Całe wieki nie pokazywałam Wam żadnego ciekawego zestawienia, dziś więc przed Wami nasze muzyczne hity, czyli to czego słuchamy namiętnie i nieustannie, delektując się dźwiękiem i słowem. Zapraszam w podróż po pięciolinii, zamknijcie oczy, dajcie się ponieść nutom i dajcie się zarazić tym cudownym bakcylem! A śpiewać i tańczyć oraz raczyć ucho pięknym dźwiękiem zawsze warto i to od pierwszych miesięcy życia, a najlepiej jeszcze w łonie matki. Bo muzyka łagodzi obyczaje, rozwija zmysły (nie tylko słuchu, ale i niesamowicie ważny, a zaniedbywany ostatnio zmysł kinestetyczny, czyli propriocepcję - w czasie tańca), a także rozwija mowę i świetnie ćwiczy pamięć. Najlepszą reklamą będzie nasza dwulatka, która bez trudu rozpoznaje ulubione piosenki po pierwszych taktach, potrafi zaśpiewać kilka piosenek (Ta Dorotka, Jabłuszko pełne snów, Jadą jadą misie, Krasnoludki, Konik na biegunach i kilka innych), a jej ulubioną audycją w radiu jest Rytmika. Nie zastanawialiśmy się też długo i jutro wybywamy na zajęcia z rytmiki dla maluchów, już się nie możemy doczekać! A teraz wio, zagłębiać się w post.
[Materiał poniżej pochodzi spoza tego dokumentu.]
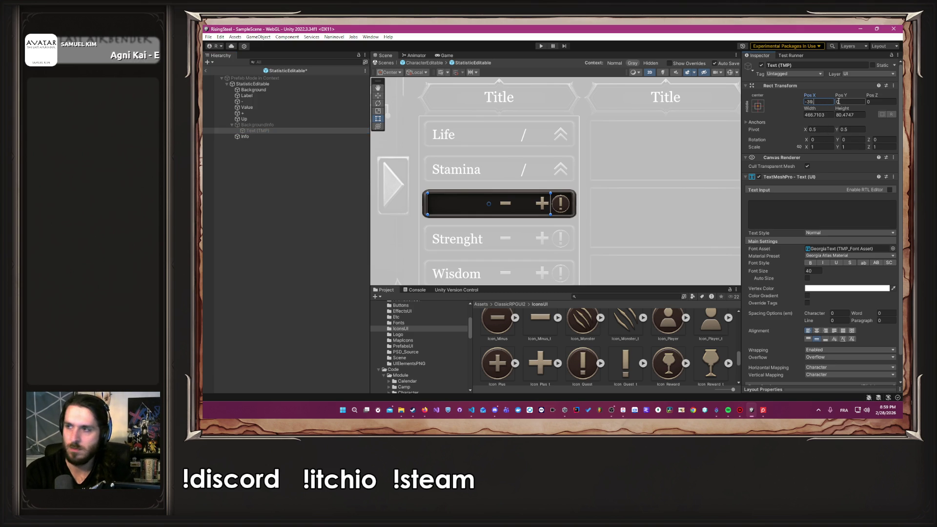
pyautogui.write('84509')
Zacznijmy od tego, po co potrzebna dzieciom muzyka? Jak napisałam we wstępie, to jeden z najlepszych sposobów na rozwój mowy, zmysłu równowagi, słuchu, pamięci, a także wrażliwości. Bogate teksty piosenek, które łatwo wpadają w ucho i czasem chodzą za nami same, nie zapraszane, w prosty i niezwykle przyjemny sposób urozmaicają słownik. Melodyjność tekstów ułatwia ich zapamiętanie i łatwiej "układają się na języku". Jedyne zastrzeżenie jest takie, że rodzic musi dobrze dobrać repertuar i nie mogą to być pierwsze lepsze przeboje z dziecięcych list na youtube. Powiem szczerze, że czasem naprawdę ciężko dokopać się do wartościowych piosenek dla dzieci, większość to zalew dziecięcego disco polo, które wręcz zniechęca do słuchania. W poniższym poście podpowiem Wam co według mnie jest wartościowe i co warto maluchom puszczać (w osobnym poście będę jeszcze pisać o słuchowiskach radiowych, ale na razie zbieram jeszcze materiał).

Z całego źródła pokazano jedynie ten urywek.